Insight into the power of the Emailage network
Since the start of 2020, many of us have been asked to do things differently. While we’re #stayingin, we’re buying more online. With the spike in e-commerce volumes new fraud trends are emerging. Vice President of Product, Harshad Agashe shares what fraud we can see and why we can see it on the Emailage global network.
As part of the Emailage, a LexisNexis Risk Solutions Company virtual event series Harshad Agashe, VP of Product and Sarah Lewis, Director of Customer Success from Emailage discussed what fraud we can see and why we can see it on the Emailage global network.
What are the key learnings from today’s webinar?
Sarah Lewis: Today we want to provide you with insight into the power of the Emailage network. I talk to lots of customers at various different stages in their customer journey and sometimes there’s a misconception that Emailage is just a static look-up email service. This is certainly not the case. It is so much more than that. That’s what we really want to share with you today. We will show you how a fraudulent email starts its journey and moves through our network. Hopefully that will help you understand that our network is made up from dynamic data and is constantly evolving.
Can you explain the journey of a fraudulent email in our network? Based on a specific use case.
Harshad Agashe: Emailage saw this individual email address: firstname.lastname@example.org. We saw it for the first time from an airline in Latin America on May 21st 2019. We approved the first transaction as we didn’t have any history on the email address, it seemed legitimate. Then we saw it on a payment provider on the same day, but with an IP address from a proxy which was risky. Then there were a couple other signals. The address was a slightly higher risk as well. We then marked the second transaction as higher risk, and recommended that it be reviewed by the payment provider.
Then on May 23rd, two days later, we saw the same email being used on an airline in Mexico. At this point we had multiple data points to look at including velocity checks and this email was popping up across different industries and companies in a very short period of time. So at that point, we marked it as a high-risk email. Therefore, it fell into our risk band 6 category and we recommended a decline on the transaction. In the next seven days, we saw this email being used across almost eight different companies across South America and five different countries including Panama, Chile, Colombia, Costa Rica and US.

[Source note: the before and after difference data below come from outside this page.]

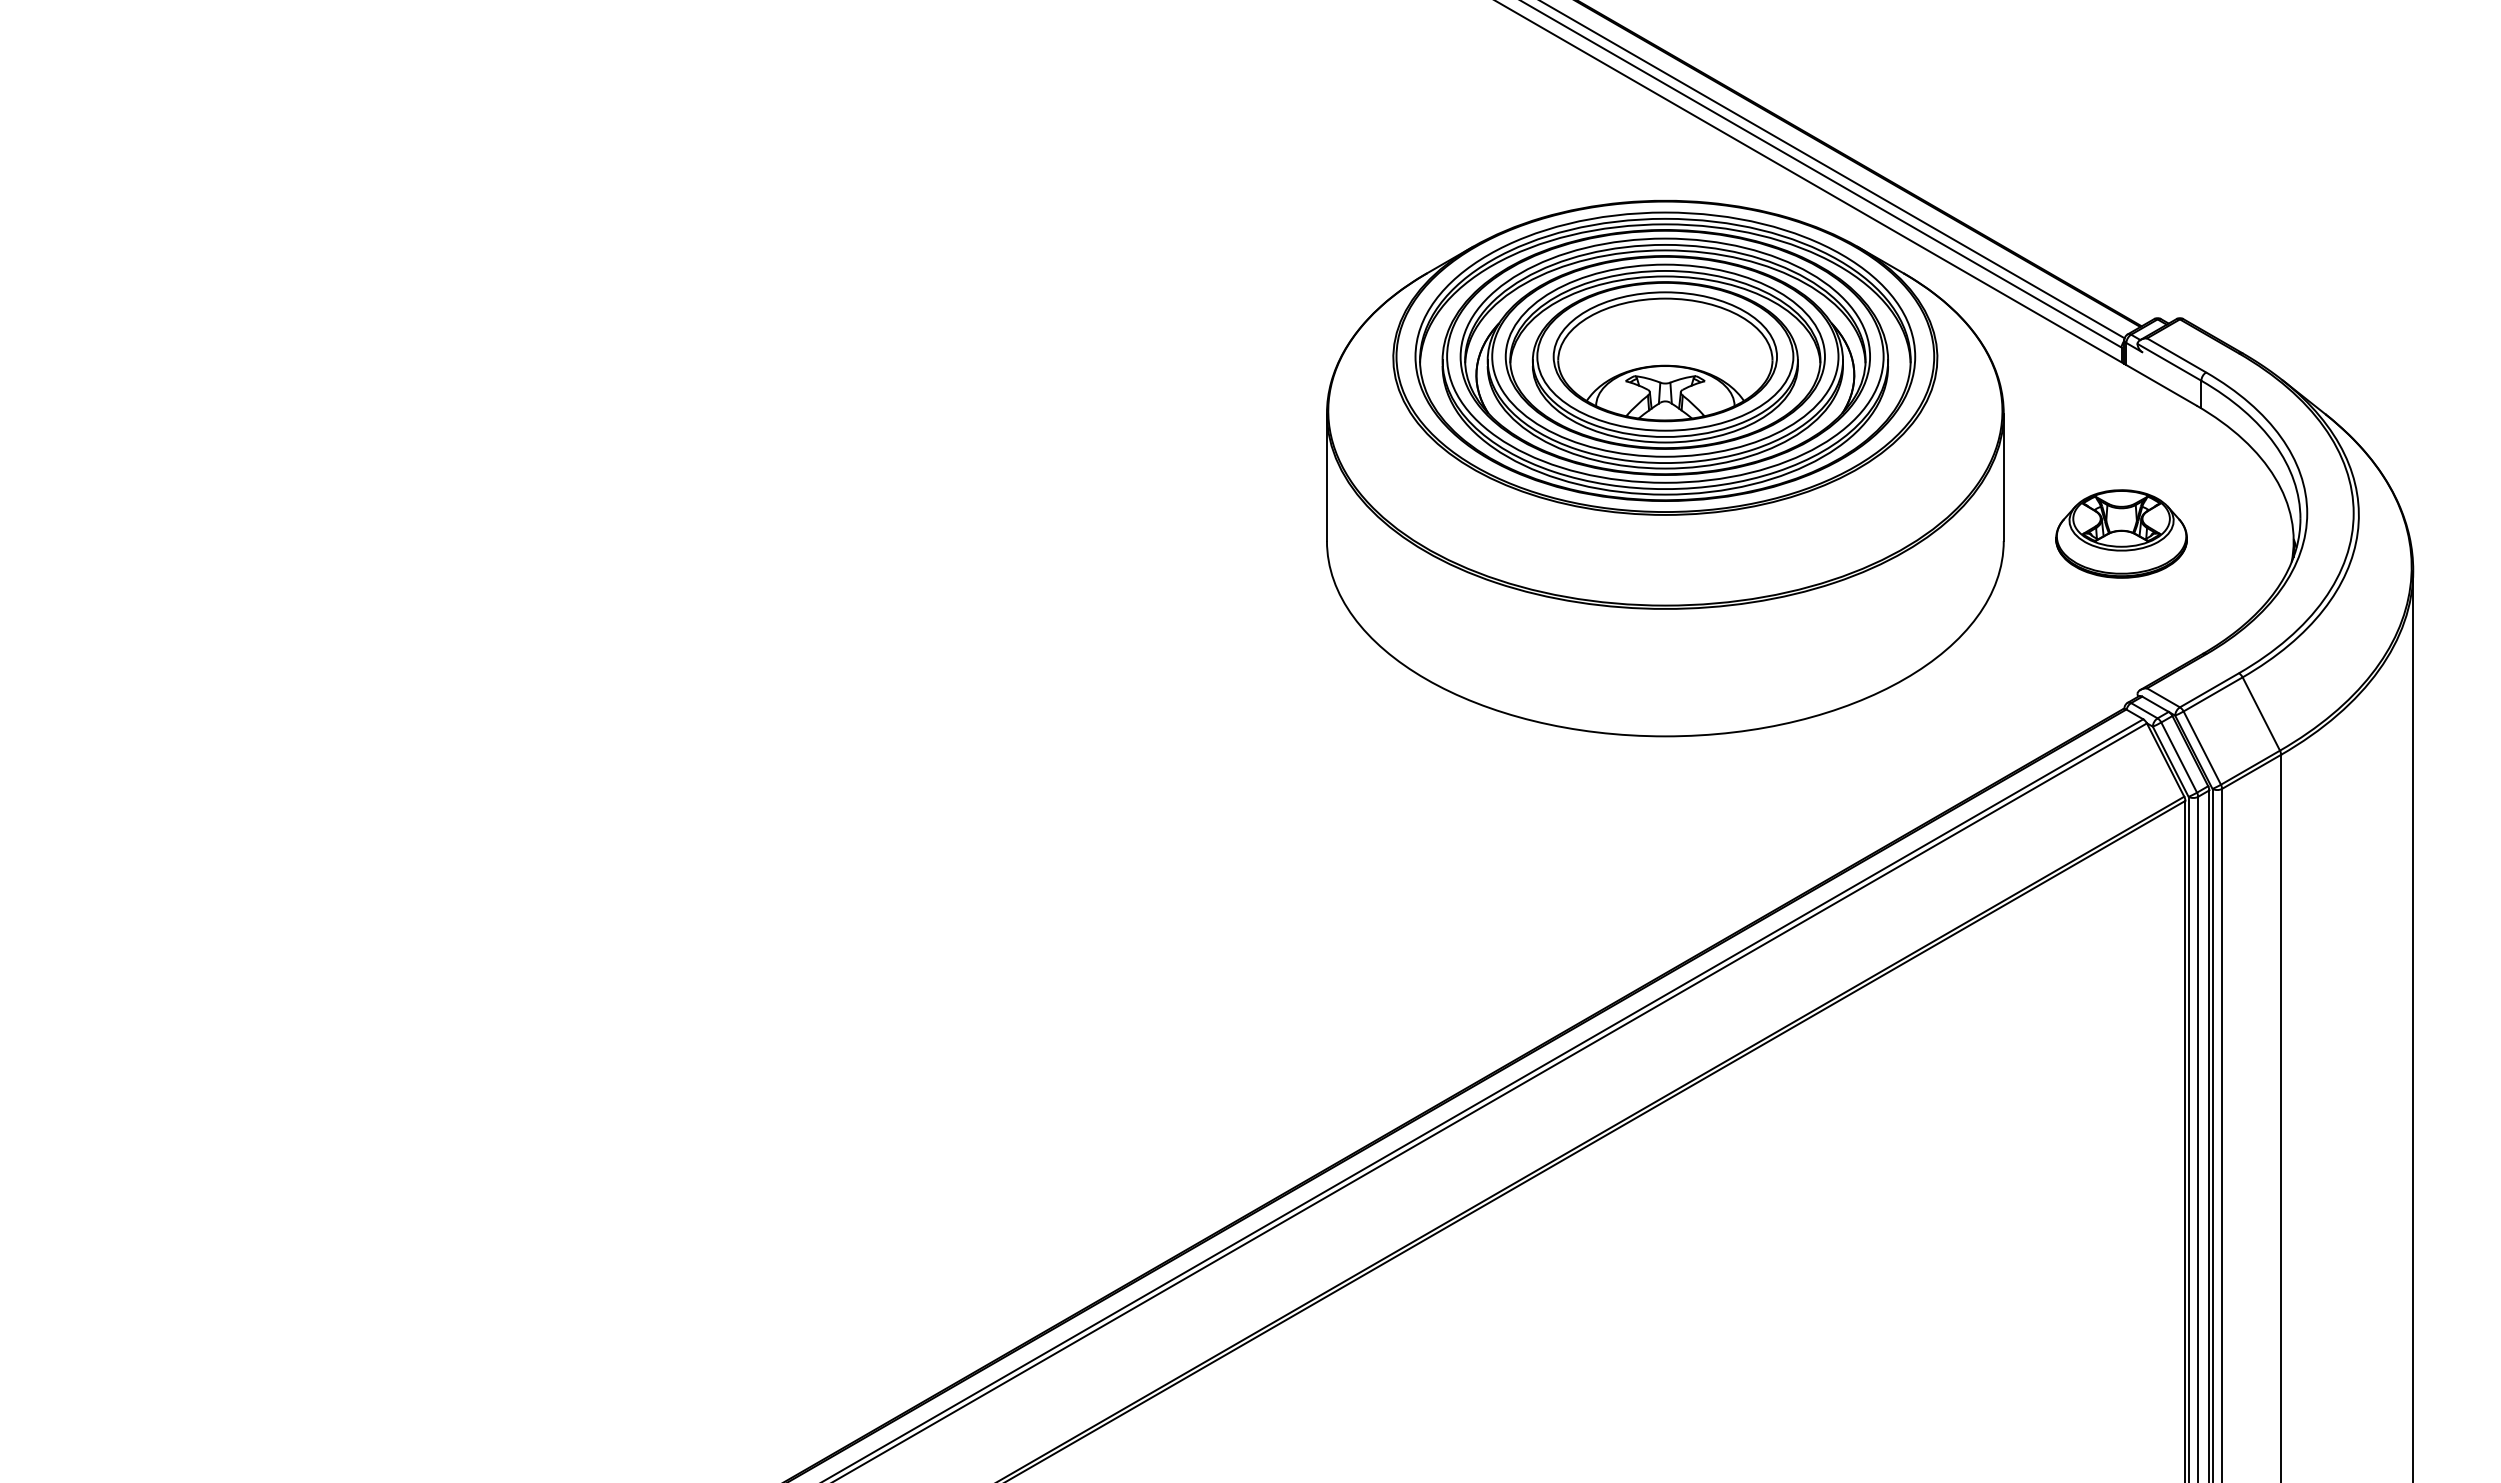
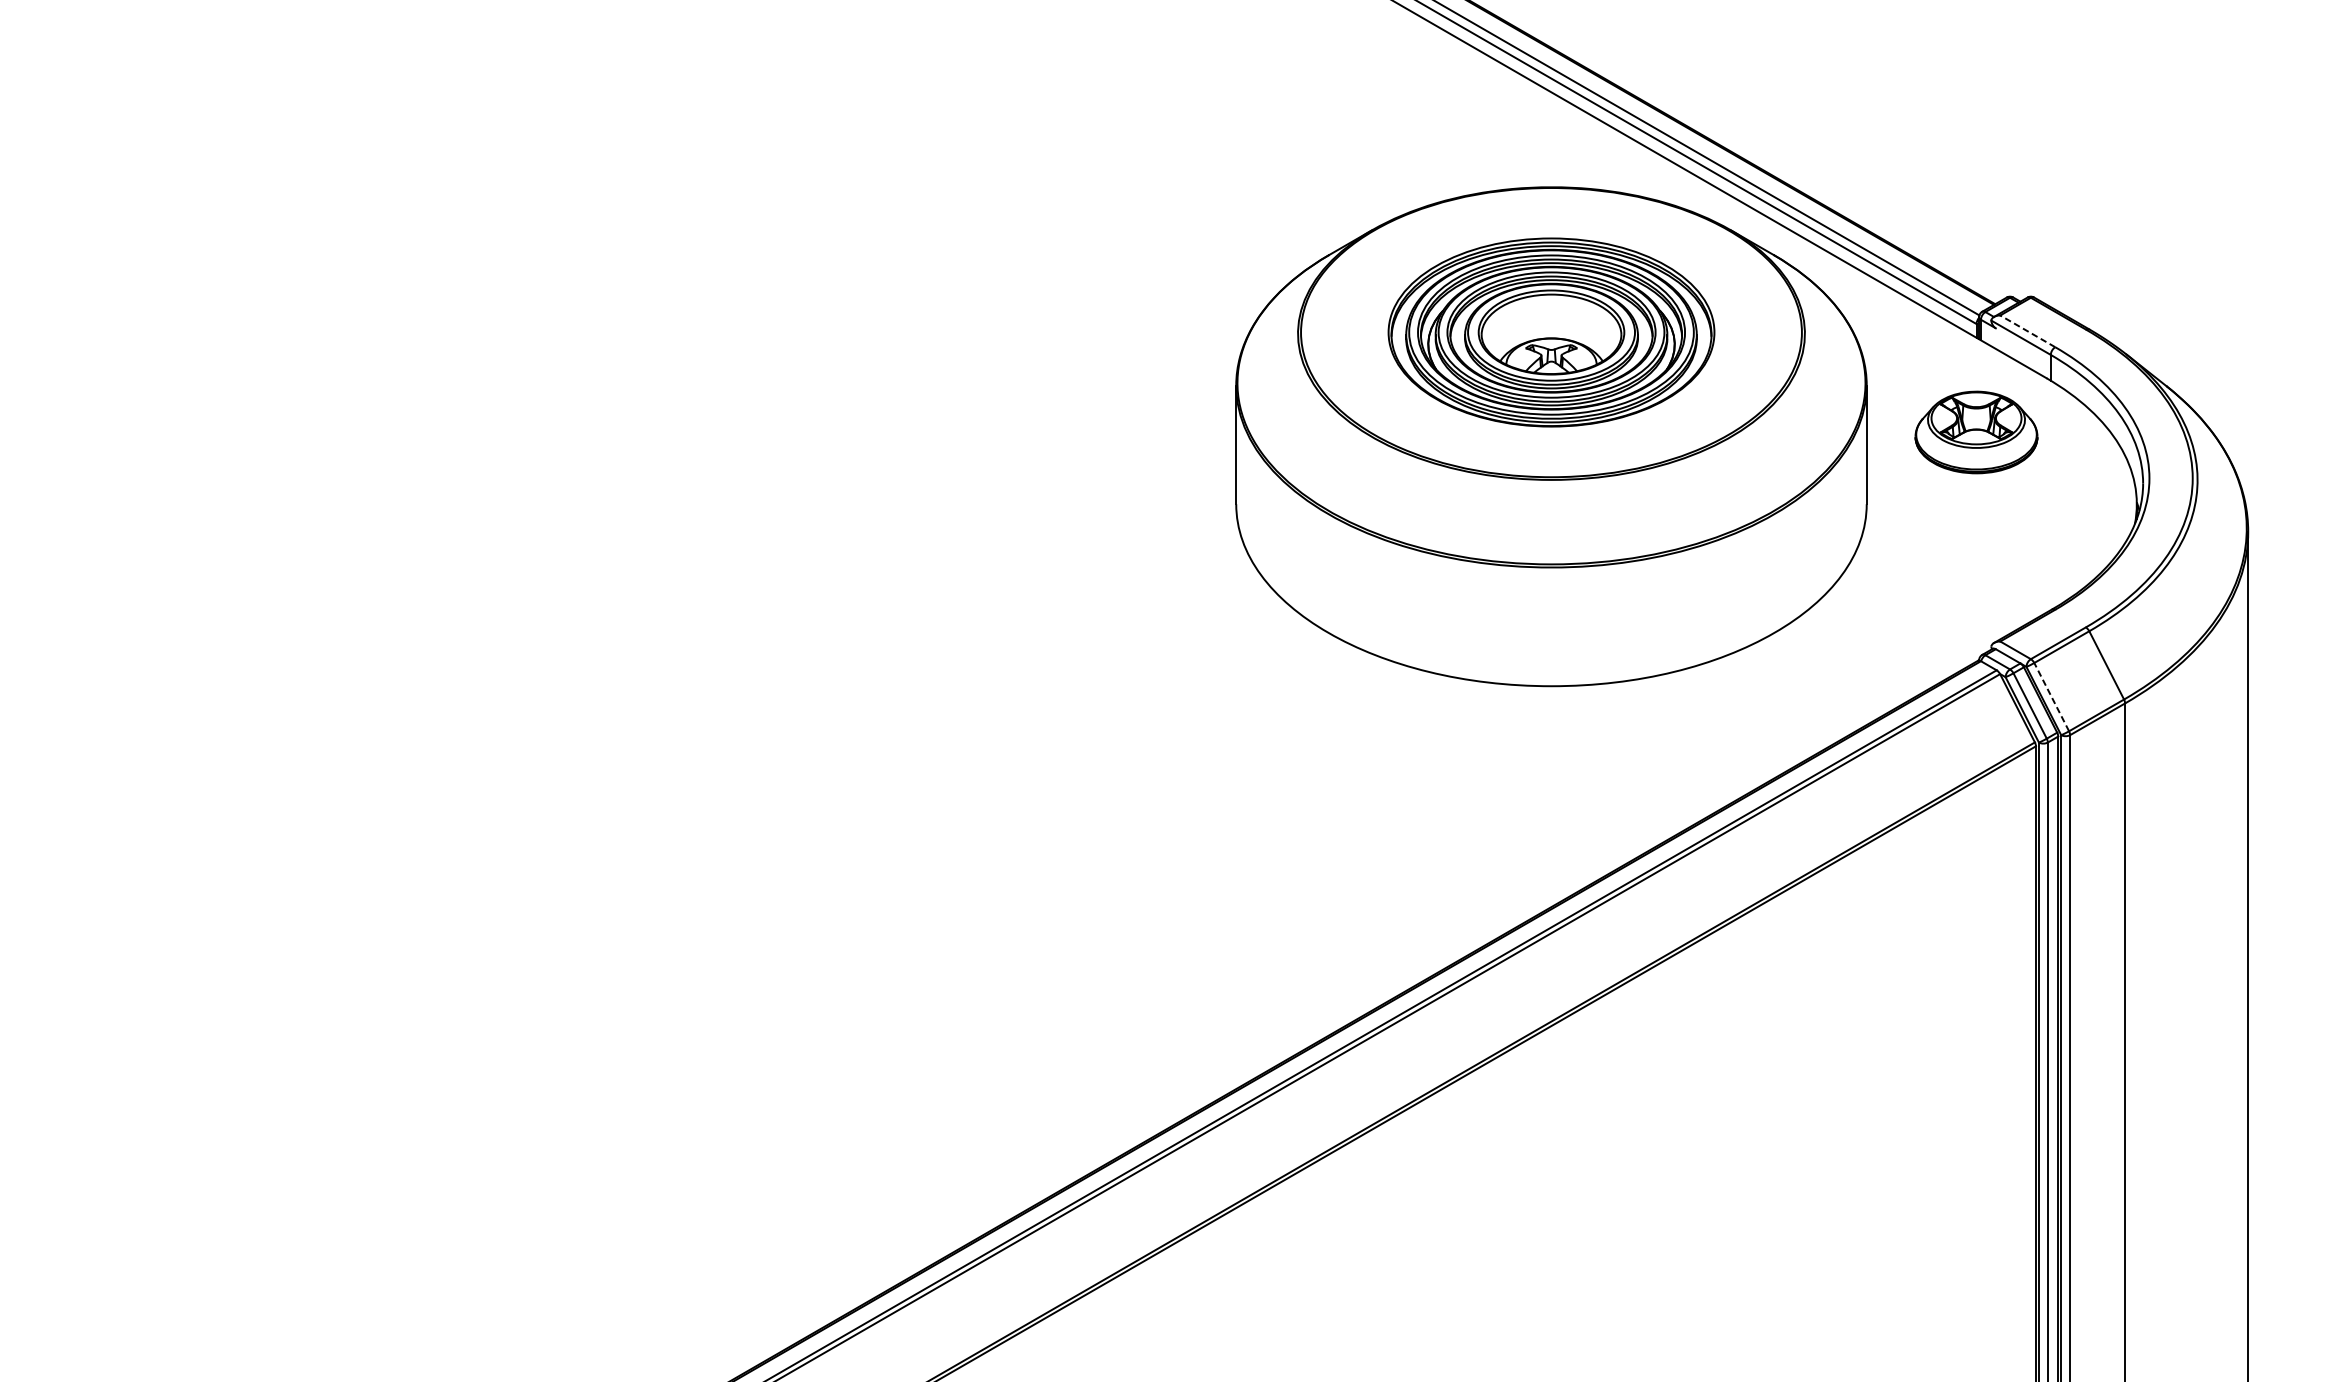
line: (2176, 355) -> (2027, 331), solid -> dashed
part: (1665, 356) -> (1551, 332), size x0.7
part: (2121, 533) -> (1976, 432), moved
line: (2202, 747) -> (2051, 696), solid -> dashed

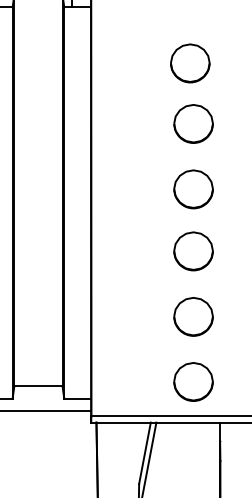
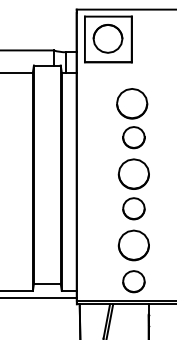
part: (189, 62) -> (131, 103), size x1.4
part: (192, 188) -> (133, 173), size x1.4
part: (192, 315) -> (133, 244), size x1.4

The email was also being used on proxies across different countries and the physical addresses used was across five different countries. The fraudsters had taken control on some shipping addresses as well including phone numbers. That’s primarily because the addresses have to match with the billing information on the card.
Fraudsters go to great lengths to create these digital identities using different phones, addresses etc. A network like Emailage is made up of a consortium of members with all our clients. They are the partners that contribute to the network. That’s the reason when you have a network like this, you get visibility into all these actions. That’s why we could stop eleven of the twelve fraud cases.
In the next three weeks, we received confirmation of the fraud from our clients that these transactions were actually fraud after they reviewed the transaction or received a chargeback. This is how our network works in action. Remember, it’s not just email addresses which we track, we also can do the same for a phone number, IP, shipping address or a billing address.
Sarah lewis: It just goes to show how powerful the IP addresses are in determining fraud as well. I know a lot of our listeners do understand but some clients that I’m working with at the moment are having difficulty with sending the IP address to Emailage for various reasons.
Harshad Agashe: Agreed, the IP address is a very predictive indicator of fraud. Phone numbers are also important. The more data you add to the identity, the better you can start connecting the dots.
I think that every data element adds value, which you should share. Additionally, as a client, each data point you share with us adds 20 to 30 percent capacity for us to return more predictive output data.
What is your key takeaway message to the audience?
Harshad Agashe: If we work together, then we can be very proactive in identifying fraud cases for you but this also benefits everyone else in the network. Ultimately, this makes the world a safer place. Let’s Outsmart Fraud. Together.